:: Task to carry out ::
Transcribe the data exactly, omitting whatever pictures it holds.

:: Stored data ::
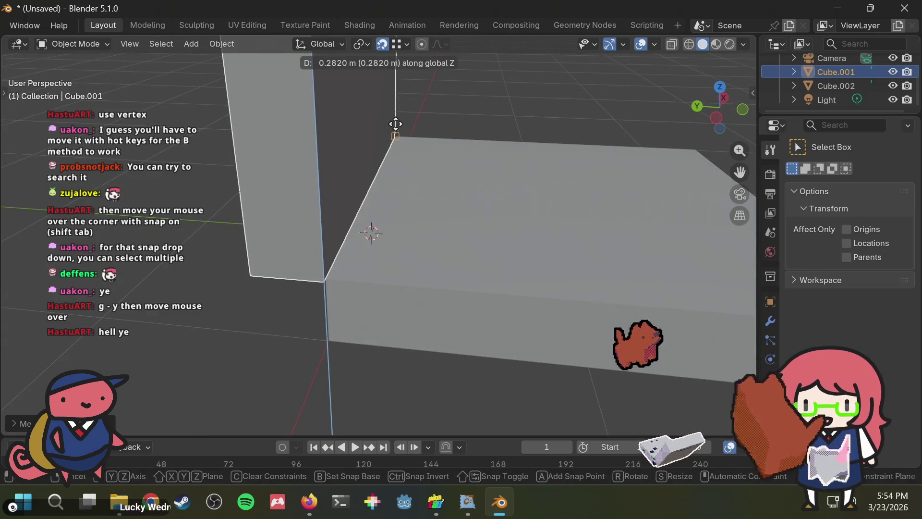
left_click(327, 274)
mouse_move(326, 276)
middle_mouse_down()
mouse_move(413, 206)
mouse_move(362, 212)
mouse_move(454, 188)
mouse_move(476, 163)
mouse_move(431, 223)
mouse_move(340, 210)
mouse_move(465, 156)
mouse_move(481, 135)
mouse_move(209, 266)
middle_mouse_up()
left_click(239, 198)
mouse_move(242, 197)
middle_mouse_down()
mouse_move(391, 158)
mouse_move(464, 121)
mouse_move(483, 88)
mouse_move(491, 120)
mouse_move(508, 91)
middle_mouse_up()
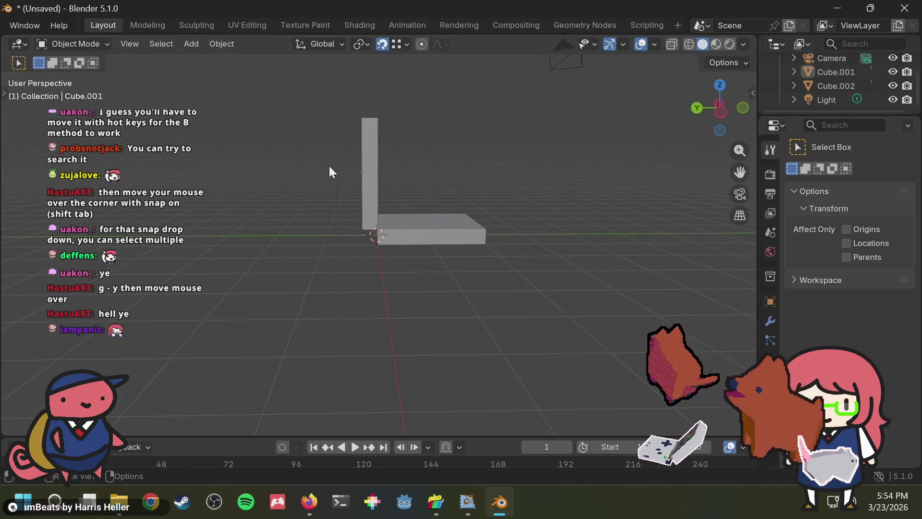
left_click(363, 174)
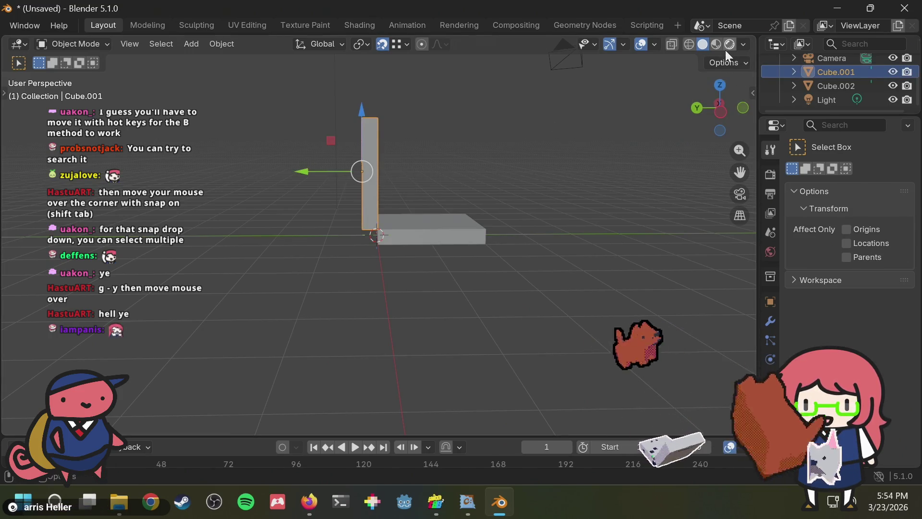
Step: Turn on Affect Only Origins and reselect the wall Cube.001
mouse_move(376, 213)
middle_mouse_down()
mouse_move(384, 201)
mouse_move(367, 232)
mouse_move(407, 254)
mouse_move(461, 216)
middle_mouse_up()
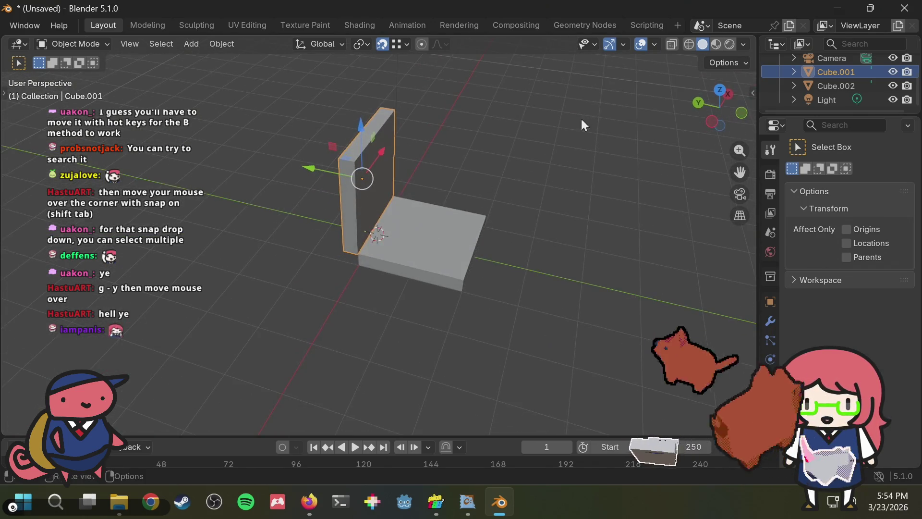
left_click(739, 61)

:: Exercise answer ::
left_click(327, 274)
mouse_move(326, 276)
middle_mouse_down()
mouse_move(413, 206)
mouse_move(362, 212)
mouse_move(454, 188)
mouse_move(476, 163)
mouse_move(431, 223)
mouse_move(340, 210)
mouse_move(465, 156)
mouse_move(481, 135)
mouse_move(209, 266)
middle_mouse_up()
left_click(239, 198)
mouse_move(242, 197)
middle_mouse_down()
mouse_move(391, 158)
mouse_move(464, 121)
mouse_move(483, 88)
mouse_move(491, 120)
mouse_move(508, 91)
middle_mouse_up()
left_click(363, 174)
Step: Turn on Affect Only Origins and reselect the wall Cube.001
mouse_move(376, 213)
middle_mouse_down()
mouse_move(384, 201)
mouse_move(367, 232)
mouse_move(407, 254)
mouse_move(461, 216)
middle_mouse_up()
left_click(739, 61)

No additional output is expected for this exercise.